Dropping down into the second tier didn’t immediately appeal to Moore, but she admits the Championship’s quality has improved dramatically. Toss in a chance to cancel out a relegation with a promotion, and the prospect is inviting.
“I'm kind of ticking off the checklist of football,” says Moore, who has represented eight different clubs and won more than 50 caps for England. “Obviously, we've got a long way to go. But off the back of relegation, a promotion is something that I want to achieve.”
She added: “We're going to have to manage our ups and downs, manage our expectations. We’ve got 10 games left. It’s not a lot of football to play, really. Ten cup finals for us.”

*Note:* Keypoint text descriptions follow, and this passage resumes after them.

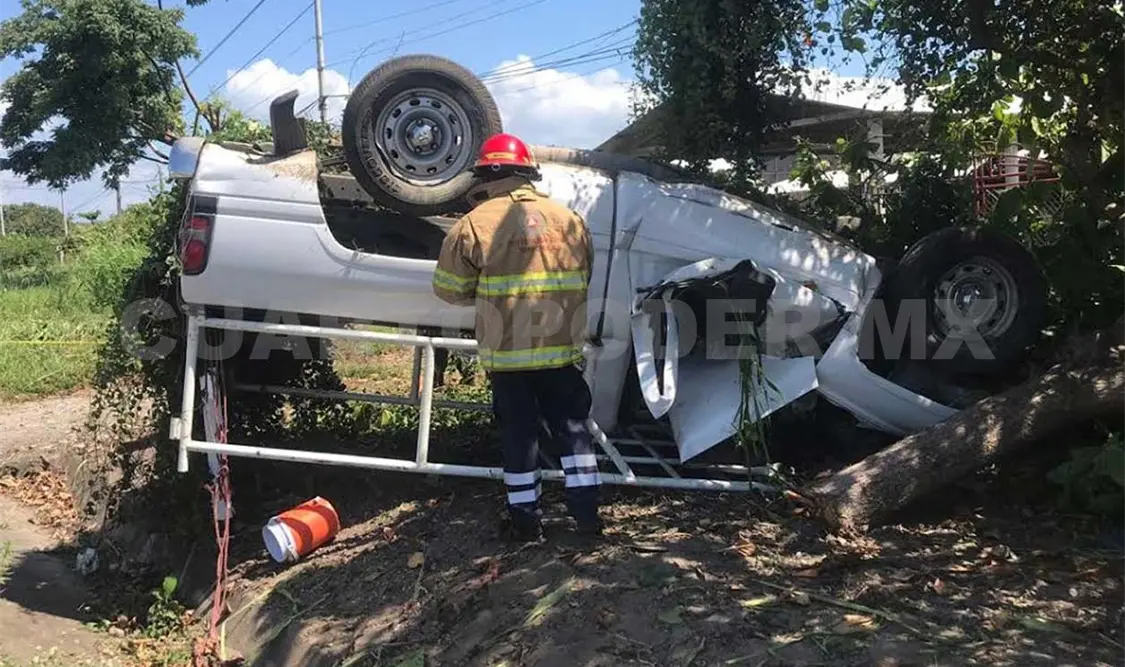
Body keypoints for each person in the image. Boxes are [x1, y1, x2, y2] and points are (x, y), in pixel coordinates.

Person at [430, 132, 603, 541]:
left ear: (487, 174)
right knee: (573, 429)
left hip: (508, 359)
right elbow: (585, 276)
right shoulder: (571, 220)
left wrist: (489, 291)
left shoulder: (474, 224)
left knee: (519, 436)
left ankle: (525, 522)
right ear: (528, 172)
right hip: (561, 355)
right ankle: (588, 518)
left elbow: (448, 289)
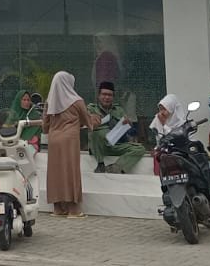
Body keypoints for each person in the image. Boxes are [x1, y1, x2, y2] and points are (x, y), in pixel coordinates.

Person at [43, 71, 98, 217]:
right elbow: (88, 123)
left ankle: (58, 208)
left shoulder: (50, 102)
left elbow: (45, 127)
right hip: (70, 140)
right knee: (71, 172)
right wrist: (95, 119)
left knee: (55, 173)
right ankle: (73, 209)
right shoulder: (77, 101)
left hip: (54, 140)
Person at [89, 81, 144, 174]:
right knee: (96, 133)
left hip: (114, 145)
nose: (107, 97)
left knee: (140, 148)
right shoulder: (91, 108)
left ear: (113, 97)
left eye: (110, 95)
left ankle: (116, 167)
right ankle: (100, 164)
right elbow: (86, 124)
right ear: (99, 96)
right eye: (104, 94)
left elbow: (130, 130)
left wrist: (128, 124)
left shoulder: (119, 110)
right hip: (99, 147)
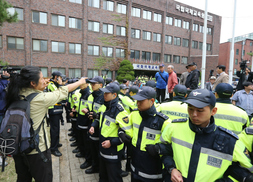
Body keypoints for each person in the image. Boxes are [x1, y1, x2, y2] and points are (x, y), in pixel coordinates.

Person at [150, 89, 253, 182]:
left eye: (200, 110)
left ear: (213, 111)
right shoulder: (174, 128)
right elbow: (164, 151)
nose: (194, 114)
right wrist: (171, 169)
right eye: (190, 109)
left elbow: (245, 172)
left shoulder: (230, 141)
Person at [5, 66, 87, 182]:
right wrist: (80, 81)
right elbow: (64, 91)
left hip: (19, 149)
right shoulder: (39, 99)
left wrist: (43, 84)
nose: (45, 80)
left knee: (23, 178)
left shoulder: (15, 93)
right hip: (37, 151)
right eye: (42, 78)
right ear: (33, 83)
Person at [119, 86, 171, 182]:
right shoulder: (134, 114)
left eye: (141, 101)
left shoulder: (163, 121)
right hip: (134, 169)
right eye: (137, 100)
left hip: (152, 174)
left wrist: (159, 149)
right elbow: (123, 125)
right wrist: (121, 132)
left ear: (151, 101)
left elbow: (173, 147)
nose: (137, 103)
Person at [89, 83, 129, 182]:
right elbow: (98, 119)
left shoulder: (120, 111)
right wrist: (93, 126)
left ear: (114, 95)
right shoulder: (104, 106)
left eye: (107, 93)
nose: (104, 95)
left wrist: (112, 143)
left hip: (113, 152)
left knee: (114, 177)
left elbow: (127, 135)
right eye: (104, 93)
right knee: (103, 176)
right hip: (102, 149)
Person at [84, 76, 105, 174]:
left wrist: (97, 116)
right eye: (91, 83)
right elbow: (90, 108)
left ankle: (98, 167)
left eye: (94, 84)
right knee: (92, 146)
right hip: (91, 124)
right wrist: (88, 112)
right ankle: (94, 165)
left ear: (100, 85)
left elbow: (106, 113)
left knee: (98, 148)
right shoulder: (92, 95)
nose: (91, 85)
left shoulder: (104, 96)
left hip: (100, 127)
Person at [47, 71, 65, 157]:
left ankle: (56, 143)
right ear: (56, 77)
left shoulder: (55, 84)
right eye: (60, 77)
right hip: (53, 110)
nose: (62, 79)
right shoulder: (51, 84)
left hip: (57, 109)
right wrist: (61, 84)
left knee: (57, 128)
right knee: (54, 129)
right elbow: (60, 94)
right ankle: (53, 148)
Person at [0, 71, 10, 167]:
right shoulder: (2, 83)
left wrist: (7, 80)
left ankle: (3, 152)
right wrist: (4, 80)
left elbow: (8, 90)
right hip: (0, 111)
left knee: (3, 133)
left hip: (4, 111)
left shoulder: (4, 82)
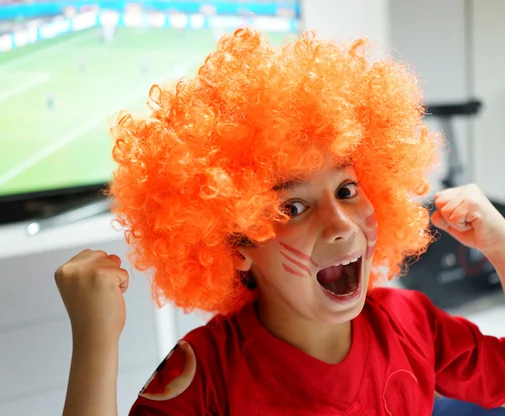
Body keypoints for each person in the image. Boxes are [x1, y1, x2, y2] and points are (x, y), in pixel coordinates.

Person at [55, 29, 505, 415]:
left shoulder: (409, 323)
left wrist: (501, 246)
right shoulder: (206, 372)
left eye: (347, 190)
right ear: (238, 242)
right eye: (292, 207)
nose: (341, 224)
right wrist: (97, 340)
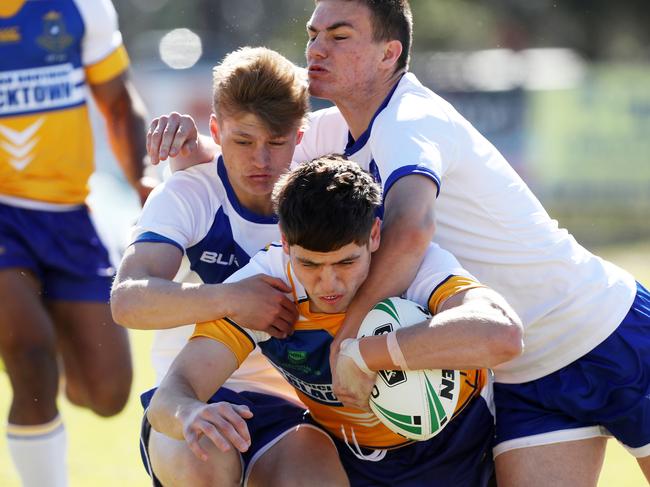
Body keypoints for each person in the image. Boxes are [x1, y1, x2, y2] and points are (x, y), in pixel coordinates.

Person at [150, 1, 650, 485]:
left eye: (339, 36)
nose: (317, 50)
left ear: (389, 53)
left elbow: (411, 229)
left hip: (603, 329)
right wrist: (196, 148)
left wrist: (352, 342)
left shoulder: (408, 119)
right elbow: (259, 154)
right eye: (312, 34)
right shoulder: (335, 134)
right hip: (521, 376)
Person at [148, 156, 523, 486]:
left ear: (374, 235)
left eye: (346, 262)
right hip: (350, 462)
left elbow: (502, 334)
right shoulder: (267, 285)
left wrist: (364, 354)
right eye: (309, 264)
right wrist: (191, 412)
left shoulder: (413, 268)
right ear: (285, 242)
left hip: (456, 448)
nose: (329, 284)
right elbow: (172, 393)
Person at [111, 47, 349, 487]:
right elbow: (128, 299)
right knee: (208, 459)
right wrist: (233, 299)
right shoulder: (187, 195)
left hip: (288, 409)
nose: (261, 161)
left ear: (300, 137)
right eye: (243, 141)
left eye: (276, 142)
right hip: (187, 398)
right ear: (216, 131)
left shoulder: (320, 199)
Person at [0, 1, 153, 486]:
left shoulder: (81, 7)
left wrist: (143, 184)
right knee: (31, 361)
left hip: (70, 217)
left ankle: (44, 324)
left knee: (107, 394)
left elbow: (117, 100)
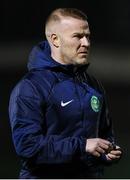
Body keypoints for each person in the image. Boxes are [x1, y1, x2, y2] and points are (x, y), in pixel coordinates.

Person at [8, 8, 122, 179]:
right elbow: (27, 146)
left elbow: (104, 134)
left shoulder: (93, 85)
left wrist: (108, 150)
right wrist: (82, 146)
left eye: (88, 36)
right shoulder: (31, 87)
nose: (86, 43)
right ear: (55, 39)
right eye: (78, 36)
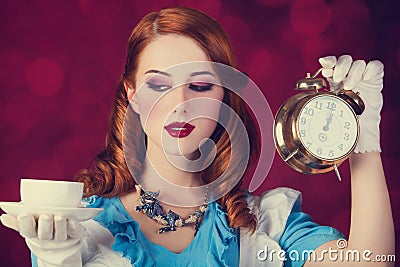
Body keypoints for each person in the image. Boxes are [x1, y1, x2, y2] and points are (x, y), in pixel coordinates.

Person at [0, 6, 394, 267]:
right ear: (132, 96)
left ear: (225, 97)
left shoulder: (267, 225)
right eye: (158, 85)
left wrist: (363, 140)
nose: (179, 103)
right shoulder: (74, 226)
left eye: (201, 87)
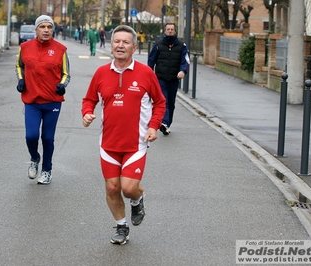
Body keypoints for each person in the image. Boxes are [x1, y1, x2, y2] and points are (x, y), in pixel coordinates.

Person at [81, 25, 166, 245]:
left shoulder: (146, 73)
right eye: (116, 41)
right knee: (112, 187)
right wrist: (87, 113)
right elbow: (89, 99)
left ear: (134, 48)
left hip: (136, 143)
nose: (120, 45)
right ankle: (121, 226)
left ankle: (138, 199)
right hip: (108, 143)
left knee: (128, 188)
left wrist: (153, 126)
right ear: (111, 45)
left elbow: (160, 102)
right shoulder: (101, 73)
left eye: (125, 42)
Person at [15, 15, 71, 184]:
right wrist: (20, 79)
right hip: (32, 100)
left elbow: (66, 73)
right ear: (36, 29)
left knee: (47, 138)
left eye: (49, 27)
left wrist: (62, 85)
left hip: (52, 101)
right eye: (42, 27)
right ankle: (34, 158)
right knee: (31, 136)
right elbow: (19, 65)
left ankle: (47, 170)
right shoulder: (25, 47)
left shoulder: (60, 49)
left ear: (52, 29)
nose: (46, 30)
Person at [148, 23, 190, 135]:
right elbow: (151, 60)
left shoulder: (182, 46)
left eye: (172, 29)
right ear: (165, 31)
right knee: (164, 100)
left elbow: (185, 60)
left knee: (171, 102)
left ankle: (167, 124)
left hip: (174, 78)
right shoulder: (158, 45)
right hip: (160, 78)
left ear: (175, 31)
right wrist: (148, 73)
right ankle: (164, 123)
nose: (170, 31)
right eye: (168, 29)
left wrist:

The last time Moore was in the WSL with Birmingham City the year was 2015 and the top-flight’s landscape looked different. The league’s top three was still Arsenal, Chelsea and Manchester City, testament to the hegemonic staying power that has long persisted in the league.
But the clubs occupying the spaces immediately following – Sunderland (now third in the Women’s Championship), Notts County (folded in 2017, re-launched one year later and now plying their trade in the fourth tier), Birmingham City (top of the Championship following relegation two seasons ago) - tells the story of the top-flight’s evolution, the financial obligation now required to survive within it and the casualties that have resulted in consequence.
For clubs like Birmingham City who don’t have the backing of a corresponding Premier League side, any re-establishment amongst the upper echelons will require out-thinking both one’s opponents and circumstances. Bristol City, one of only two sides in the WSL this season not backed by a men's top-flight side, are a real-time example. Lauren Smith's side relished a plucky first-half of the season. Yet, their nearest relegation rival in West Ham bolstered its ranks with three significant signings in the January transfer window, a show of financial might that the Vixens will struggle to match.
A return to the WSL, then, will have a different look then City's previous iteration. And while Carter is at pains to underline that promotion is from guaranteed, he admits conversations surrounding what promotion would require if the prospect arises have been ongoing.
“Our club’s recent history is well documented,” Carter says. “There wasn’t the backing and the resources needed, hence why we found ourselves in the position of being out of the WSL.
“Since, the conversations have been very positive. The one thing that we've been able to do now that we haven't been able to do in recent years is forward plan, to plan for the ifs, buts and maybes.
“And that's down to the new owners coming in and their vision for the club as a whole, their vision for us as a women's team. They see now where the women's game is going. And ultimately they want us to not fall behind. That’s the key.
“It’s all positive. Across the football club, there's real optimism now, which I can tell you certainly wasn't there a year or so ago.”